Freundliche Übernahme

Eines der ältesten Brauhäuser der Stadt bekommt einen neuen Betreiber. Spöckmeier-Wirt Lorenz Stiftl übernimmt wohl bald das Hackerhaus in der Sendlinger Straße.

Ein Wirt zieht um: Lorenz Stiftl, seit zehn Jahren Wirt der Traditionsgaststätte Zum Spöckmeier, hat bald vom Marienplatz aus wohl 200 Meter weiter zu seinem Arbeitsplatz. Dann übernimmt er voraussichtlich das Hackerhaus an der Sendlinger Straße, ebenfalls eine Traditionswirtschaft, mitsamt dem ganzen Personal.

Das jetzige Wirtepaar Paul und Jutta Pongratz will sich zurückziehen, aus gesundheitlichen Gründen. Am Montagabend wollten Pongratz und Stiftl den Wechsel im Hackerhaus bekanntgeben, die Pressekonferenz wurde eine knappe Stunde vorher überraschend abgesagt – ebenfalls aus gesundheitlichen Gründen, wie es hieß.

Pongratz, dessen Familie das Hackerhaus seit 1985 führt, hatte in jüngster Zeit mehrfach Ärger wegen einer Mäuseplage in dem denkmalgeschützten Haus. Nachdem seine Ehefrau erst vor Kurzem einen Herzinfarkt erlitten hatte, will er es ruhiger angehen lassen. Der Wechsel kommt dem Wiesnwirt und Vielfach-Gastronomen Lorenz Stiftl gelegen, denn sein Pachtvertrag für den Spöckmeier läuft Ende 2020 aus; anschließend wird das Gasthaus von der Paulaner-Brauerei umfassend saniert.

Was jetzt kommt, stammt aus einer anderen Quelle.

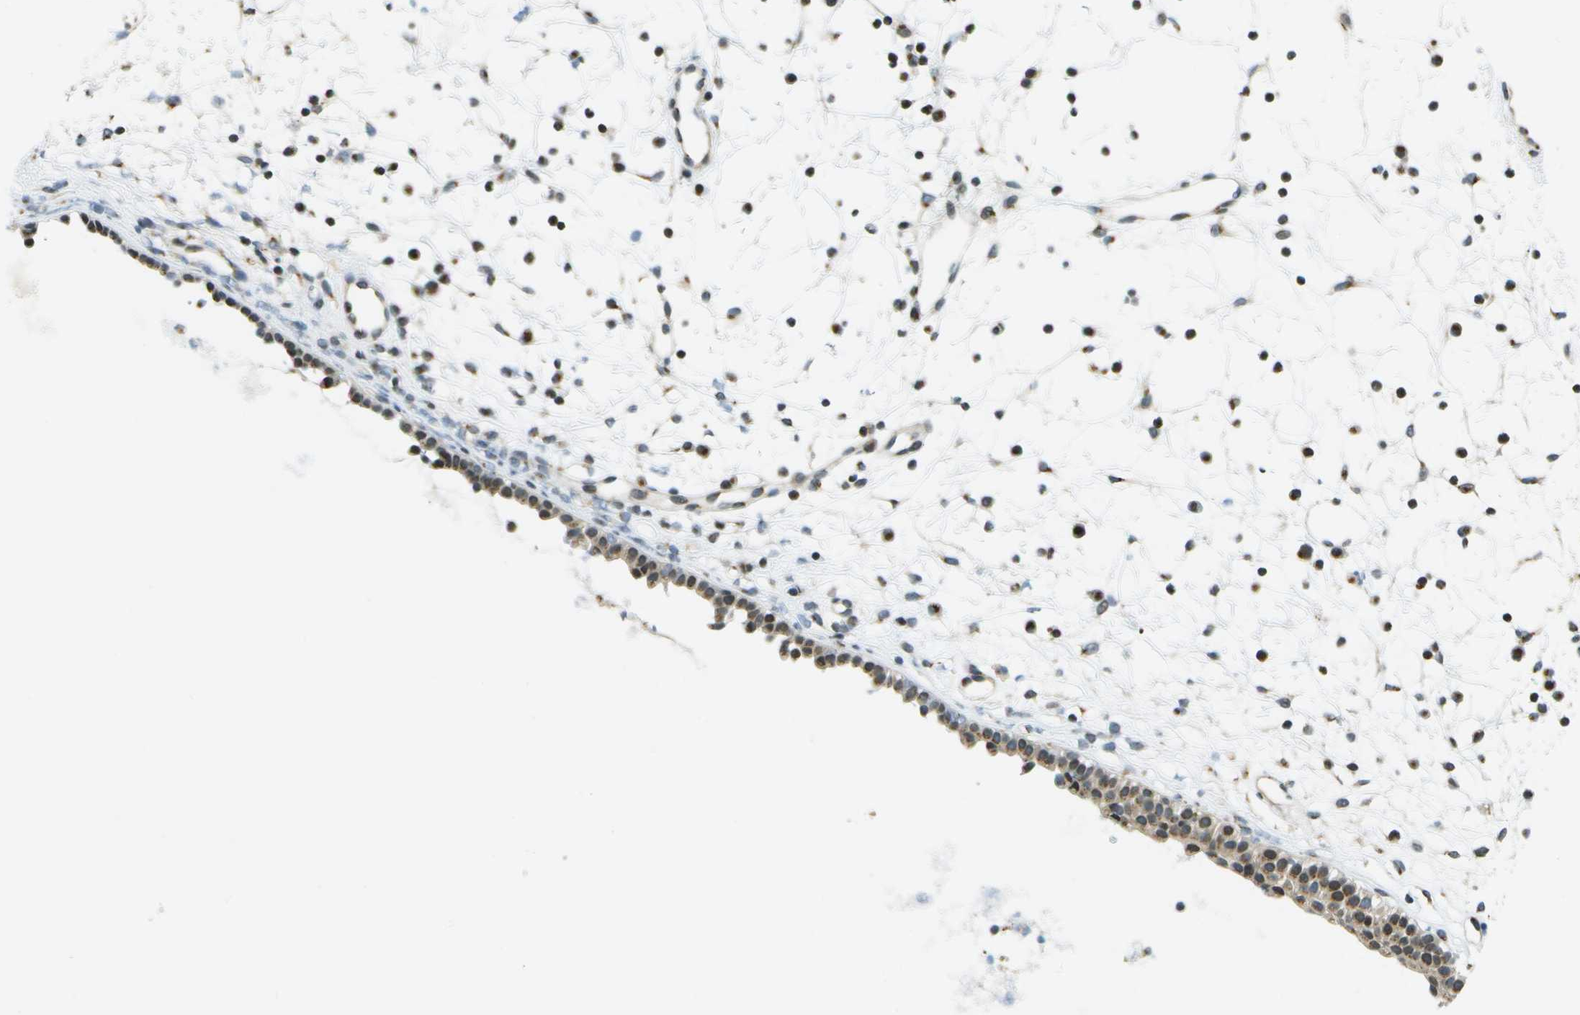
{"staining": {"intensity": "strong", "quantity": "25%-75%", "location": "cytoplasmic/membranous,nuclear"}, "tissue": "nasopharynx", "cell_type": "Respiratory epithelial cells", "image_type": "normal", "snomed": [{"axis": "morphology", "description": "Normal tissue, NOS"}, {"axis": "topography", "description": "Nasopharynx"}], "caption": "DAB immunohistochemical staining of unremarkable human nasopharynx reveals strong cytoplasmic/membranous,nuclear protein expression in approximately 25%-75% of respiratory epithelial cells. The staining was performed using DAB (3,3'-diaminobenzidine) to visualize the protein expression in brown, while the nuclei were stained in blue with hematoxylin (Magnification: 20x).", "gene": "EVC", "patient": {"sex": "male", "age": 21}}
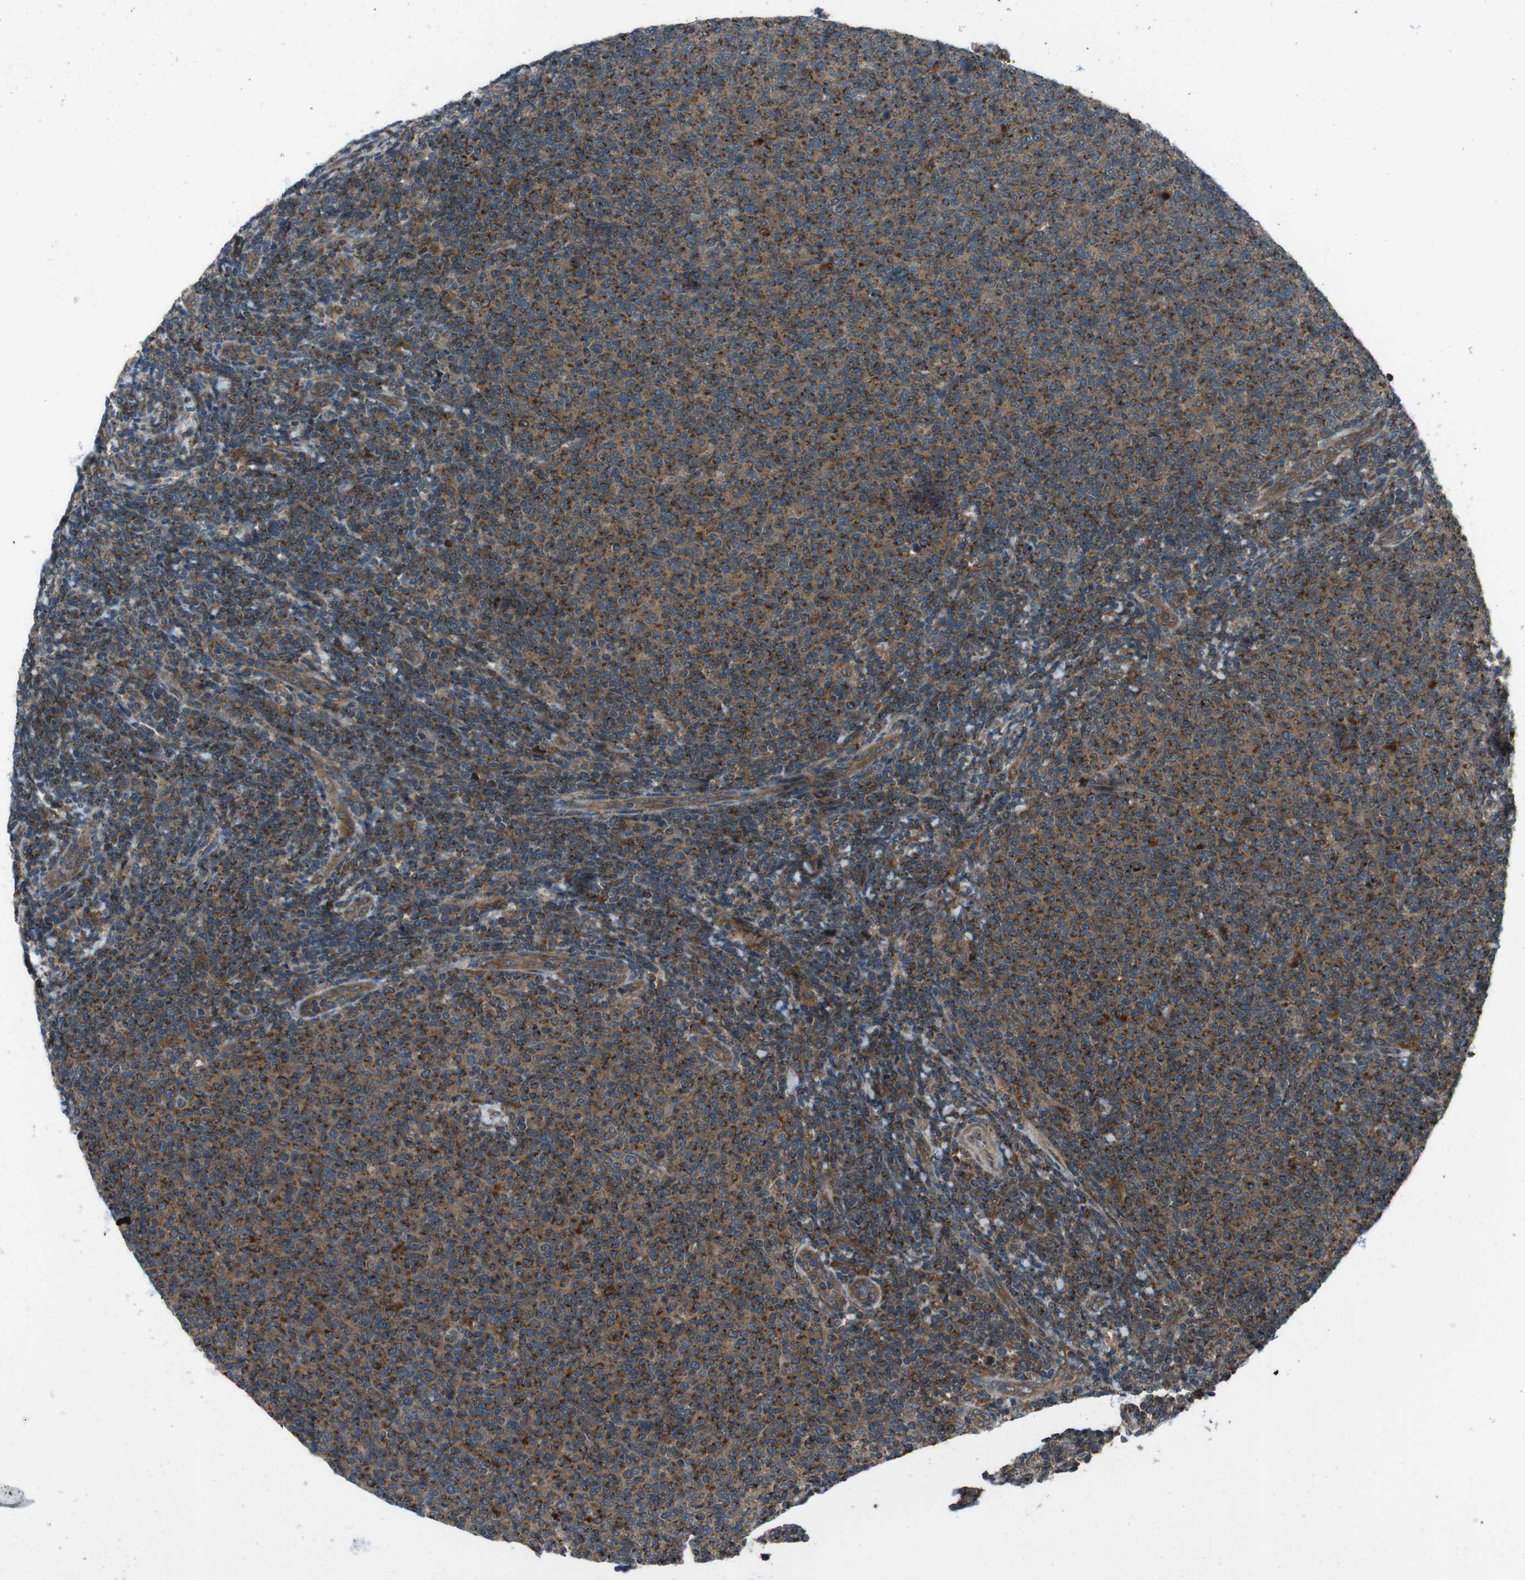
{"staining": {"intensity": "strong", "quantity": ">75%", "location": "cytoplasmic/membranous"}, "tissue": "lymphoma", "cell_type": "Tumor cells", "image_type": "cancer", "snomed": [{"axis": "morphology", "description": "Malignant lymphoma, non-Hodgkin's type, Low grade"}, {"axis": "topography", "description": "Lymph node"}], "caption": "Low-grade malignant lymphoma, non-Hodgkin's type tissue exhibits strong cytoplasmic/membranous staining in approximately >75% of tumor cells, visualized by immunohistochemistry.", "gene": "SLC27A4", "patient": {"sex": "male", "age": 66}}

Danach aber will angeblich Arabella Schörghuber, Tochter des Brau- und Baumultis Josef Schörghuber, das Lokal selbst weiterführen. Berichte über solche Pläne haben Schörghuber und die Brauerei bislang weder bestätigt noch dementiert. Schörghuber betreibt zusammen mit ihrer Tochter Ramona die Grünwalder Einkehr und auf der Wiesn zusammen mit ihrem Ex-Mann Peter Pongratz das Paulaner-Festzelt (Peter Pongratz ist über mehrere Ecken mit Paul Pongratz verwandt).

Die Wirtshäuser gehören beide zur Paulaner-Gruppe. Das Hackerhaus lässt sich als Brauhaus bis ins Jahr 1417 nachweisen, und man kann es deshalb, wenn man es großzügig sieht, auch als Wiege der Brauerei Hacker-Pschorr bezeichnen. Der Brauer Simon Hacker hat das Gebäude allerdings erst 1738 erworben, fast 60 Jahre später ging es dann in den Besitz von Josef Pschorr über.

Das Hackerhaus in seiner heutigen Form entstand 1829, Ende 1982 vergab die Brauerei das Gebäude im Erbbaurecht an das Münchner Architekturbüro Lehmann, das es dann aufwendig renovierte. Die Gaststätte hat in sieben Stuben Platz für 440 Gäste. Der Biergarten im Innenhof fasst noch einmal 90 Personen.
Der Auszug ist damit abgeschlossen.